Let's boil down the algorithm
- Without the loss of generality, let's append $$$\infty$$$ at the end of the array. Now, pre-calculate the $$$nextGreater(i)$$$ for all $$$i$$$ using monotonic stack.
- For each $$$i$$$ in range $$$[1, n]$$$, add an edge from node $$$nextGreater(i)$$$ to $$$i$$$ and assign $$$contribution([i, nextGreater(i)))=a_i\times (nextGreater(i)-i)$$$ sub-range as the weight of the edge.
- Pre-calculate the binary lifts of the formed tree.
- For each query $$$[l,r]$$$ follow:
- Get the starting position of the last sub-range using binary lifting, let's call this index $$$m$$$ and calculate the contributions of all the sub-ranges without the last one i.e. the distance from node $$$m$$$ to $$$l$$$.
- Then add the contribution of the last sub-range to the answer.
- Now, if you subtract the range sum of $$$[l, r]$$$ you will get your desired result for the query.
Let's walk through an example and understand the algorithm:
Given array $$$[4,3,2,5,1]$$$. So, the tree will look like below:
Now, let's say, we are given a query $$$(l,r)=(2,5)$$$. Using binary lifting, we find that the starting-position of the last sub-range is 4. So, our answer is $$$(\textrm{distance of 4}\rightarrow 2)+(\textrm{contribution of last range})=1+5\cdot 2-(5+1)=5$$$
Note: In general binary lifting technique $$$O(n\log n)$$$ memory is needed.
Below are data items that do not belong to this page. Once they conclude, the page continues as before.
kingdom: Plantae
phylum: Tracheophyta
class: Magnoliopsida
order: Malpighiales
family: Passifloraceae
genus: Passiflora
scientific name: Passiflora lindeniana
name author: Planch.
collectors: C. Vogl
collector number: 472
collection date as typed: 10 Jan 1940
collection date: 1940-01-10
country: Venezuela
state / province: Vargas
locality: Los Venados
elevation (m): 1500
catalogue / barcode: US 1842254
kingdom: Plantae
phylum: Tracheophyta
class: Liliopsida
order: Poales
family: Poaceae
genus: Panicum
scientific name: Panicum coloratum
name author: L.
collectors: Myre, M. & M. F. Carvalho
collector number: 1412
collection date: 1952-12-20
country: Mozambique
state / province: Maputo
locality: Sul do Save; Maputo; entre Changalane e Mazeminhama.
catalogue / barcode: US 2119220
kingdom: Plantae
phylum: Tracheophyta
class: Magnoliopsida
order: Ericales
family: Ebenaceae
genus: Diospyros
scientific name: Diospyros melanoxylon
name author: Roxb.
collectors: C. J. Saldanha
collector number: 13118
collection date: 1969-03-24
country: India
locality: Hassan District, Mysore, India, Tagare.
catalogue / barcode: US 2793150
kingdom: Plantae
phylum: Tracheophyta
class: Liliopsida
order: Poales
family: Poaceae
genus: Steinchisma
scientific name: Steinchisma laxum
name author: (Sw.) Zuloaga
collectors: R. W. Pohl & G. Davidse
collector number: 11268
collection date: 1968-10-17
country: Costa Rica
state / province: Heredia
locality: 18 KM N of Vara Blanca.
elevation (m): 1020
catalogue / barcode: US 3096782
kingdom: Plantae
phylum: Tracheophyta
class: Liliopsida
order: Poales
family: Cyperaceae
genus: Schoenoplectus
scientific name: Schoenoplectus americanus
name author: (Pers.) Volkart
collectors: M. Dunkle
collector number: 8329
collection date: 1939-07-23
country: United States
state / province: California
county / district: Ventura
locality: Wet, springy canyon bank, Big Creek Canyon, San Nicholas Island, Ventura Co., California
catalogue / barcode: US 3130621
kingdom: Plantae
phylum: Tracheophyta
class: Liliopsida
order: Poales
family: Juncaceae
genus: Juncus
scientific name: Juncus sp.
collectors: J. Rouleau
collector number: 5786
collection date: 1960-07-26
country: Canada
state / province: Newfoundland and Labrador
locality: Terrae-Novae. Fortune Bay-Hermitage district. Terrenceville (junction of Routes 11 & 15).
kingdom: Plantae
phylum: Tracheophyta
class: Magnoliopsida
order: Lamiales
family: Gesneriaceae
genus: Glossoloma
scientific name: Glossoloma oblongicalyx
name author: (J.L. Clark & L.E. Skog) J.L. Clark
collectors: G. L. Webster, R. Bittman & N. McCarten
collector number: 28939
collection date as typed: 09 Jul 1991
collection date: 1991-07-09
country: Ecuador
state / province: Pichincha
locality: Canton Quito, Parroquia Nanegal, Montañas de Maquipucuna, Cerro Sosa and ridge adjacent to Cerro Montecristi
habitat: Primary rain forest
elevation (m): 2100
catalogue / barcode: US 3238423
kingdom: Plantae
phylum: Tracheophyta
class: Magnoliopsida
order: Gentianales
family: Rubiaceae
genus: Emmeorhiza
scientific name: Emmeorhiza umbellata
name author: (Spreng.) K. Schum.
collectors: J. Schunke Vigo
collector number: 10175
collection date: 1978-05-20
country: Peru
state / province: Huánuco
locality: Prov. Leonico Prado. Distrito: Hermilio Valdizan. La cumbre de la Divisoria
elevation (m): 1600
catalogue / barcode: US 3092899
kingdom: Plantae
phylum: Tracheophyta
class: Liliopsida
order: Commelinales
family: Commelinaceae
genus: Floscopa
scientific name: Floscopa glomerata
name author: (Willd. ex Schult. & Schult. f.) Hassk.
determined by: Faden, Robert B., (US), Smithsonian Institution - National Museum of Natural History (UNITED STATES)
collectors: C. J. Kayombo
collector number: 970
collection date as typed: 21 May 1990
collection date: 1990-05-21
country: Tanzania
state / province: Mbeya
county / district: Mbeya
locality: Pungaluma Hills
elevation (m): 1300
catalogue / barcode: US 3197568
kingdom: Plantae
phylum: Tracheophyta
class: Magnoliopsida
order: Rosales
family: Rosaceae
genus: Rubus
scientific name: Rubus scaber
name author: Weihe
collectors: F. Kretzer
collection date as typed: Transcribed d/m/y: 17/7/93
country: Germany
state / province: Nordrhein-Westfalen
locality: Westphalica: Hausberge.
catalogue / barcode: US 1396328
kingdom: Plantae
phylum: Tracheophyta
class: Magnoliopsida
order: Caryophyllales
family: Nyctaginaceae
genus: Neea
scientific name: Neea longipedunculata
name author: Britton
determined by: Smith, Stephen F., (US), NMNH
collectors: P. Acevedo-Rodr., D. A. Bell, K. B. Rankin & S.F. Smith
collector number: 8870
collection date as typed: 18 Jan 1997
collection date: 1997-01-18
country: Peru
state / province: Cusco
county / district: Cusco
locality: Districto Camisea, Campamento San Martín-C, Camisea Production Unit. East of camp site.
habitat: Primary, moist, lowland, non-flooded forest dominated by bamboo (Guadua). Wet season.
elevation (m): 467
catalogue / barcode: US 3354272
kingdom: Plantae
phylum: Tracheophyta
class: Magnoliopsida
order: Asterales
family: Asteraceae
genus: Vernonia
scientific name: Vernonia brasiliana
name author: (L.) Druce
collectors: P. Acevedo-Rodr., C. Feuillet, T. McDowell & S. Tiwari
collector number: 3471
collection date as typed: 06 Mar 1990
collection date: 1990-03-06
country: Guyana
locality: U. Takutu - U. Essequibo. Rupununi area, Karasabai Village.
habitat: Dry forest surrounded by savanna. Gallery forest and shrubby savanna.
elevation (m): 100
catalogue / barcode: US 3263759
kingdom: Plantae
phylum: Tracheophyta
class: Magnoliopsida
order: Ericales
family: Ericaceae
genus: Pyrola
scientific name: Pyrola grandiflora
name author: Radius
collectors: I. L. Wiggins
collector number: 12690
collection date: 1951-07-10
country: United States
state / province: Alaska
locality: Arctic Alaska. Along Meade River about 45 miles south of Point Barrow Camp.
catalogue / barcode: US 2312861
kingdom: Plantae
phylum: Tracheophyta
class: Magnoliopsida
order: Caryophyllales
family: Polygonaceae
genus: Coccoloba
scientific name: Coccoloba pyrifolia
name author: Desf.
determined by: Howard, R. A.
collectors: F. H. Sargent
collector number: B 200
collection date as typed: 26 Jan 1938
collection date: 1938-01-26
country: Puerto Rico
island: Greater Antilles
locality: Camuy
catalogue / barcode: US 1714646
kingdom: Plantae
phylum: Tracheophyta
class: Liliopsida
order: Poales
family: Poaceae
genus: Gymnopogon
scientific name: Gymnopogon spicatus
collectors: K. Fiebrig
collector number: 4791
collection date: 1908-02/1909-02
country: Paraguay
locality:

That's why, here I've used a different technique mentioned in this blog which can calculate the jumps in $$$O(n)$$$ memory, and is faster than traditional LCA.
Complexity Analysis
To build the jump links, we are executing a BFS here, which is $$$O(n)$$$. And in each query, we are executing an $$$O(\log n)$$$ operation. So, the total complexity is $$$O(q\log n)$$$.
Here is my submission along with explanations, in case you need assistance.
This is my first ever solution blog. So please feel free to point out any of my mistakes.